Iran has repaired six foreign aircraft and several airplane engines this year and has achieved the required level of airworthiness. Iran is also planning to build three types of jet aircraft in the 50, 72 and 150 seat capacity passenger planes. Russia is also in a partnership with the nearby UAE to develop a new generation of supersonic aircraft.
Aircraft maintenance has become an issue due to the West’s sanctions, which prevent replacement parts and maintenance equipment being sent to both Russia and Iran. However, both China and Russia have well-established aviation manufacturing industries; both have been developing their own domestic aircraft for decades, while India has a significant role in the global aviation parts industry.
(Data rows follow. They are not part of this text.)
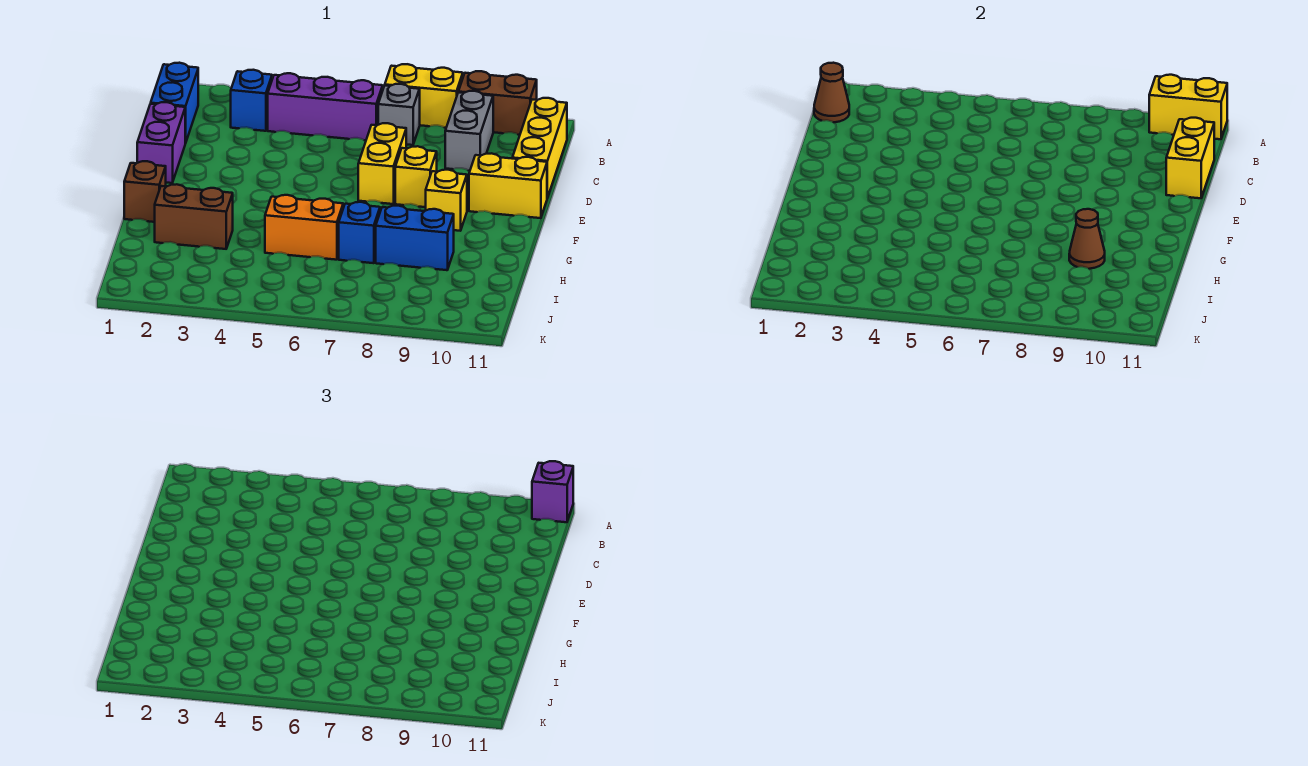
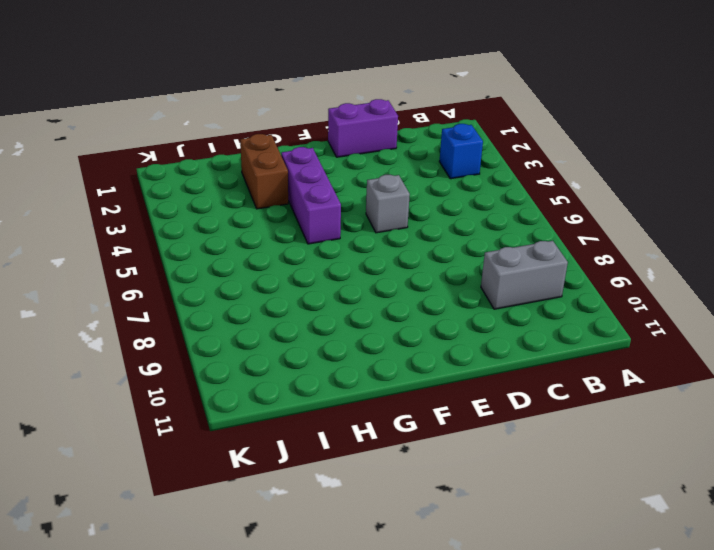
grey 1x1 brick [366,175,410,233] -> grey 1x1 brick moved to [378,84,420,145]
purple 1x3 brick [281,147,341,244] -> purple 1x3 brick moved to [268,73,383,141]
none -> yellow 1x2 brick [385,64,463,128]
none -> brown 1x2 brick [459,71,537,135]
none -> blue 1x2 brick [151,63,198,143]

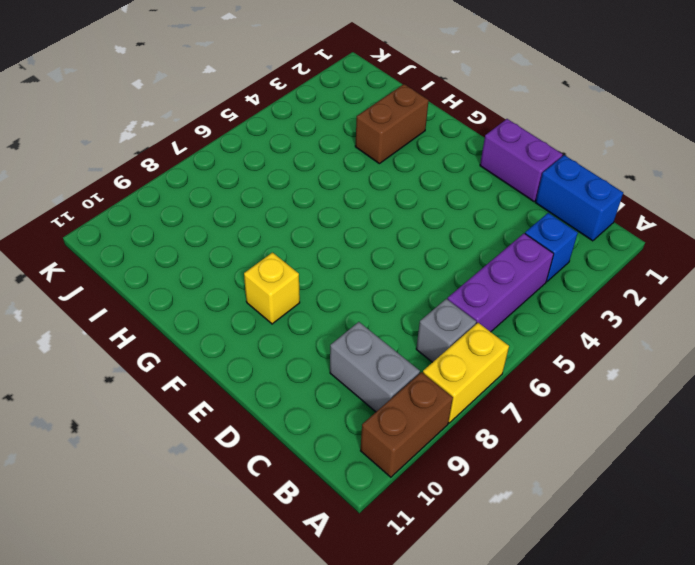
none -> yellow 1x3 brick [512,98,567,198]
none -> yellow 1x2 brick [358,123,406,204]
none -> yellow 1x1 brick [395,146,437,207]

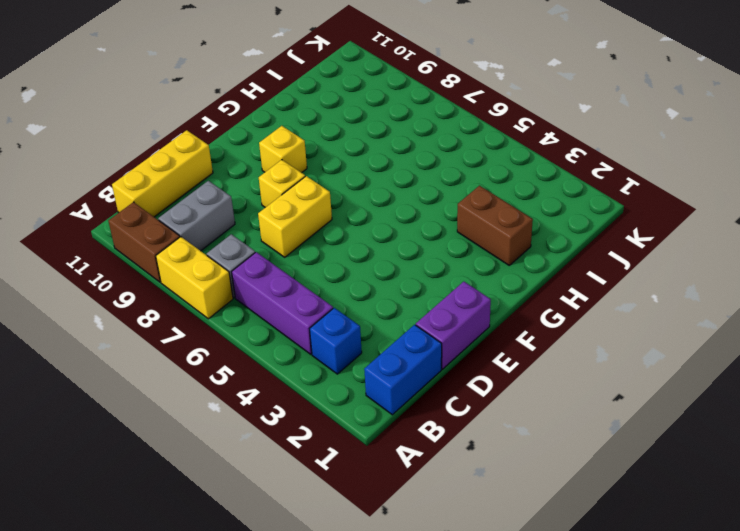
none -> yellow 1x2 brick [469,153,547,218]
none -> brown 1x1 brick [124,161,166,222]
none -> orange 1x2 brick [265,195,343,260]

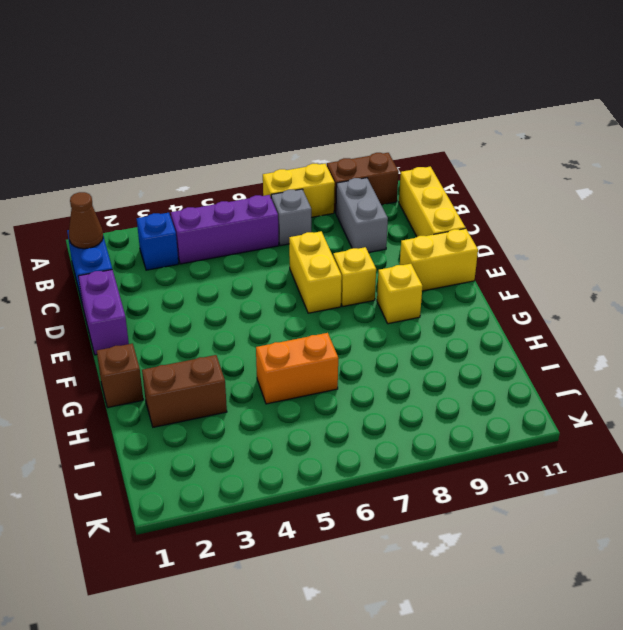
none -> blue 1x1 brick [339,202,380,263]
none -> blue 1x2 brick [376,206,454,270]
none -> yellow 1x2 brick [1149,75,1227,139]

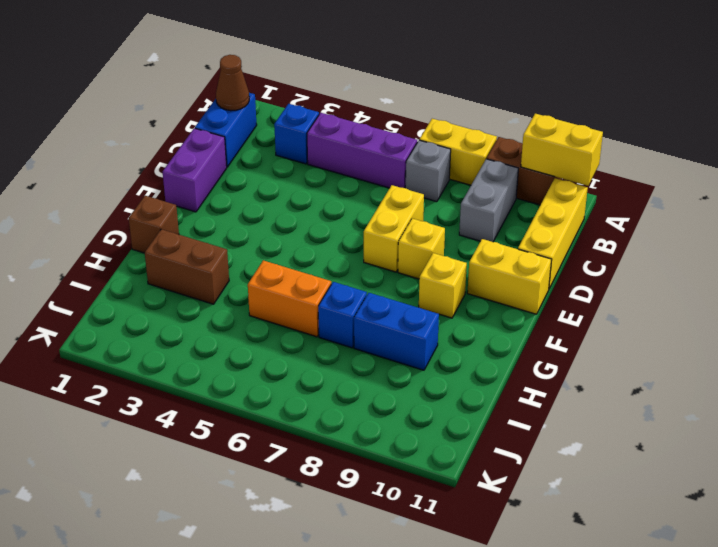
none -> yellow 1x2 brick [1166,118,1214,198]
none -> brown 1x1 cone [1069,209,1105,269]
none -> purple 1x1 brick [532,461,573,522]

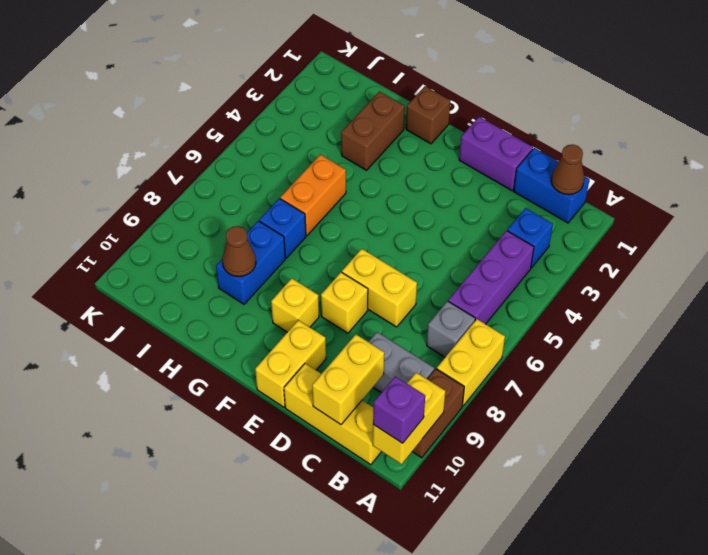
yellow 1x2 brick [312,335,384,424] -> yellow 1x2 brick turned to [1166,118,1214,198]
All these countries possess significant Airbus and Boeing fleets, but will now be opting to install parts and conduct maintenance without the support of the original manufacturers – a blow to the aviation supply chain industry in the United States and Europe. These will talk up issues concerning safety, yet China and India already supply parts to both manufacturers. China especially will be highly diligent in its approach to parts, as a one-party state it cannot afford to have its citizens exposed to airworthiness problems – prior to covid Chinese airlines carried 585 million passengers. Asia carried more passengers (35%) in that year than any other region, including Europe (27%) and North America (22%). Currently, air traffic post-covid is at about 65% of 2019 levels.
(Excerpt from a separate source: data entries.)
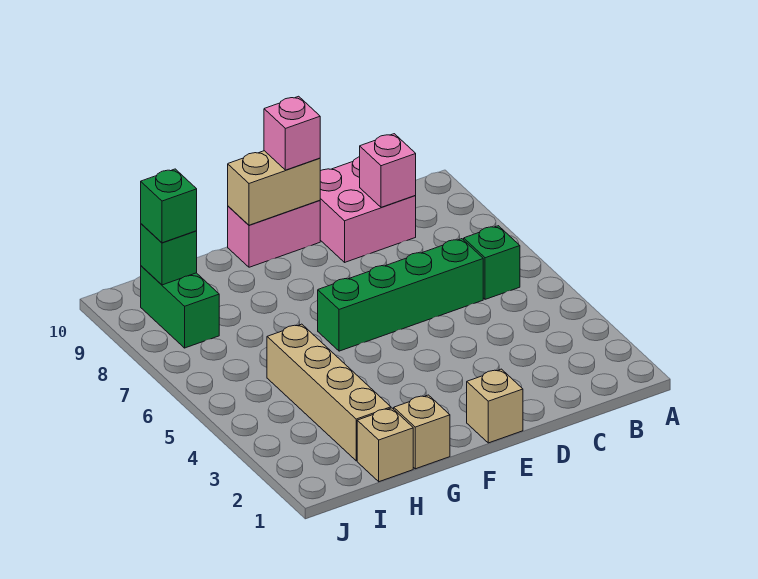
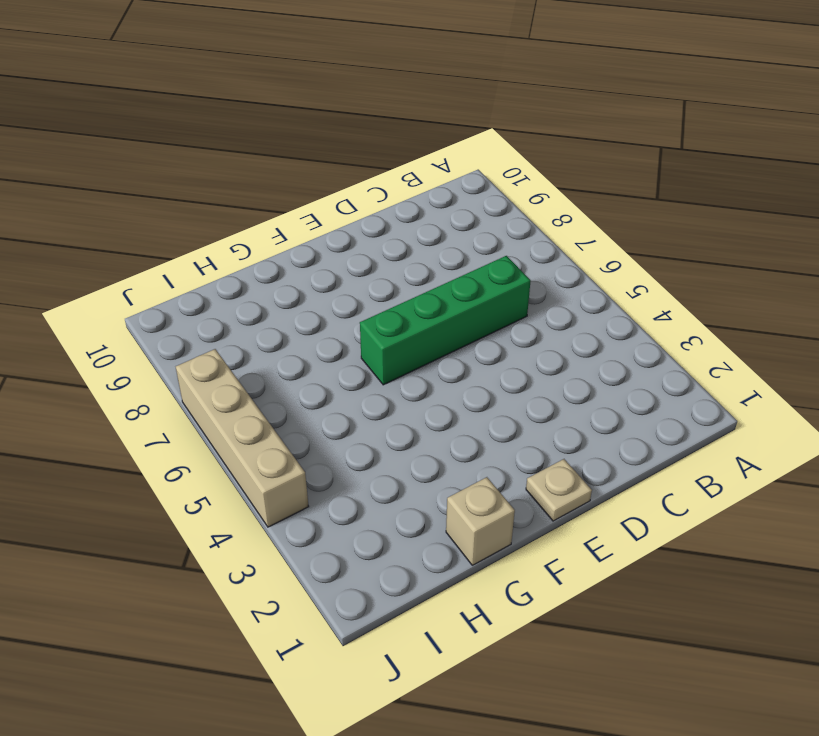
tan 1x1 plate [526,459,592,521] -> tan 1x1 brick [467,369,523,443]
tan 1x4 brick [176,349,309,527] -> tan 1x4 brick moved to [267,324,391,461]
none -> green 1x1 brick [464,226,520,299]
none -> pink 2x2 brick [320,157,416,262]
none -> pink 1x2 brick [228,200,320,267]

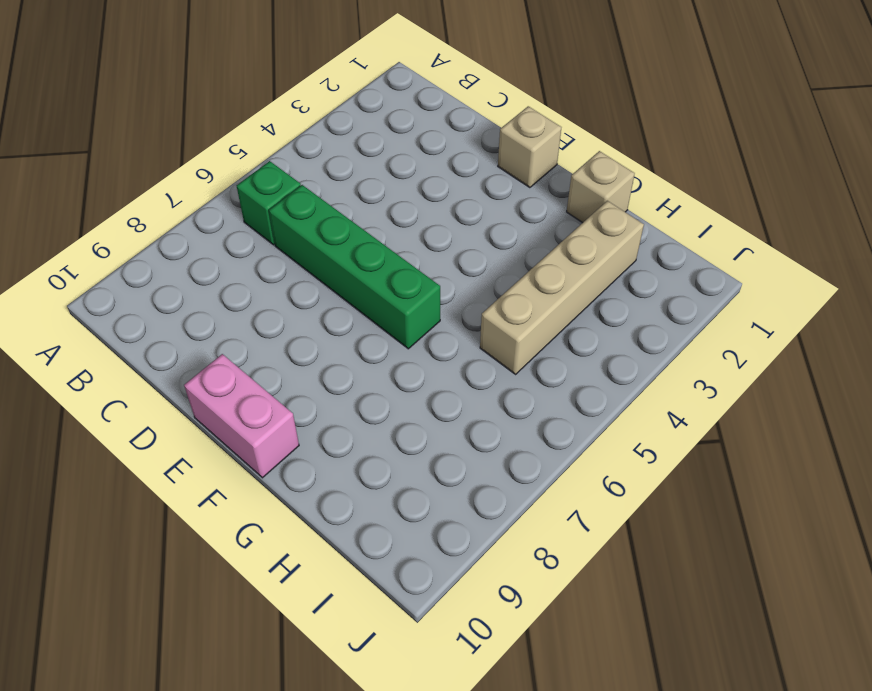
none -> pink 2x2 brick [320,157,416,262]
none -> tan 1x1 brick [357,408,413,482]
none -> green 1x2 brick [141,266,219,348]

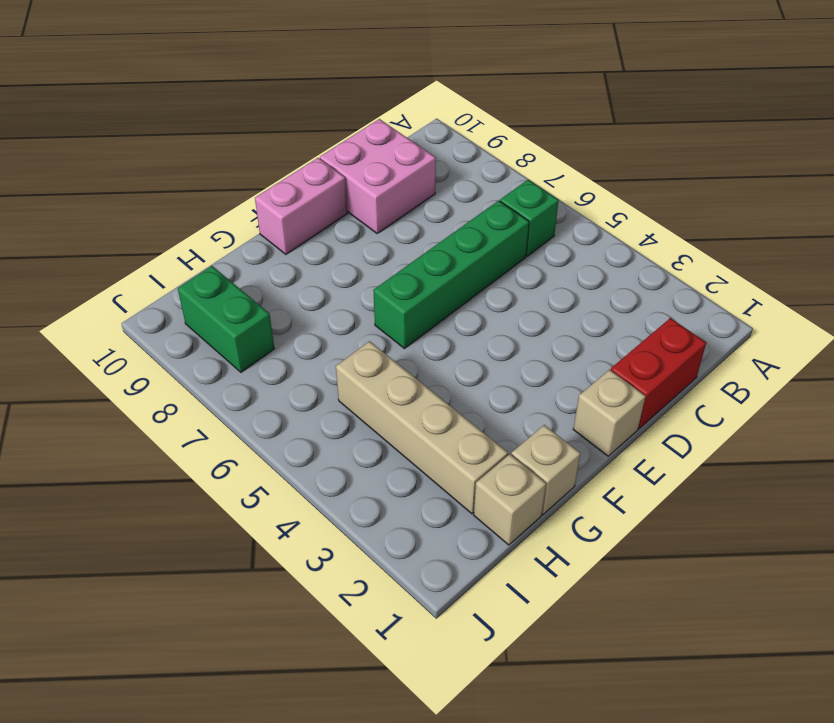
red 1x2 brick [611,318,706,429] -> none
none -> pink 1x1 brick [360,134,416,208]
none -> tan 1x2 brick [228,151,320,225]
none -> green 1x1 brick [141,224,197,285]

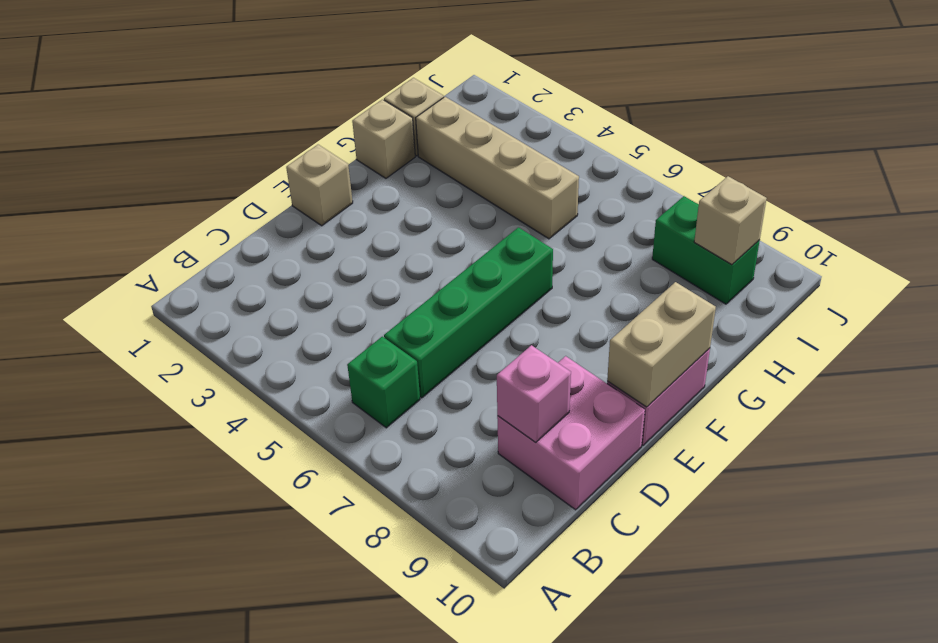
tan 1x1 brick [694,176,767,265] -> green 1x1 brick [141,224,197,285]
none -> pink 1x1 brick [264,96,320,170]
none -> green 1x1 brick [141,169,197,243]

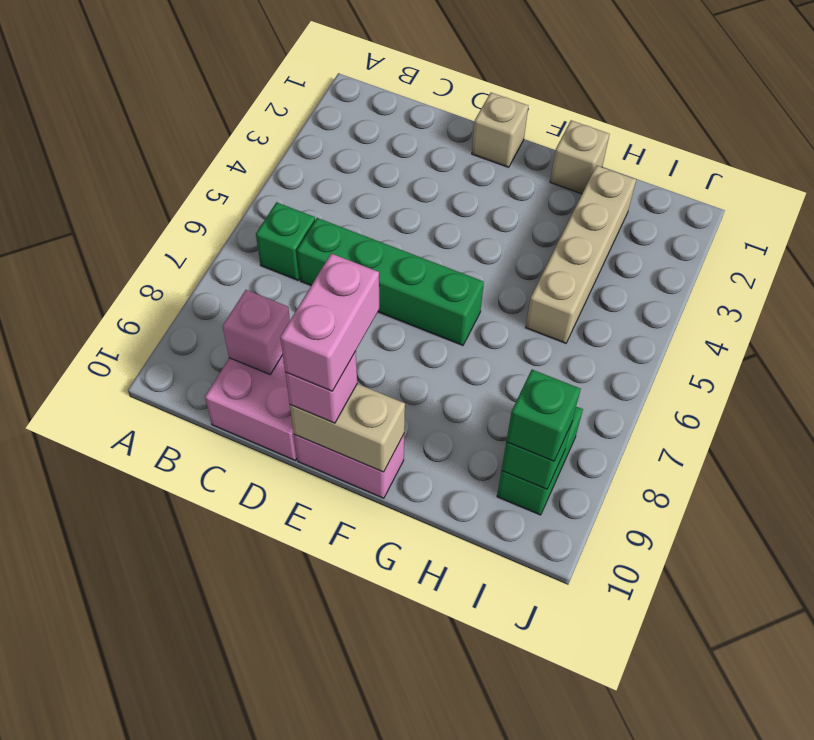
pink 1x2 brick [280,254,379,391] -> none
none -> tan 1x1 brick [357,408,413,482]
The decision to form an aircraft repair and maintenance consortium between China, India, Iran, and Russia will also surely lead in future to the development of an Asian-built passenger airliner to challenge, in time, the Wests dominance of the aviation industry and to provide alternatives as Western sanctions motivate them to do so.
This is already occurring. To reduce their reliance on Western systems, China and Russia are improving their indigenous technologies: Russia is hoping to carry out the first test flight for the in-development high-thrust Aviadvigatel PD-35 engine later this year, while China is working on its CJ-2000 turbofan, aimed at powering the CR929 passenger airliner that both are jointly working on. That could be in service by 2025-26.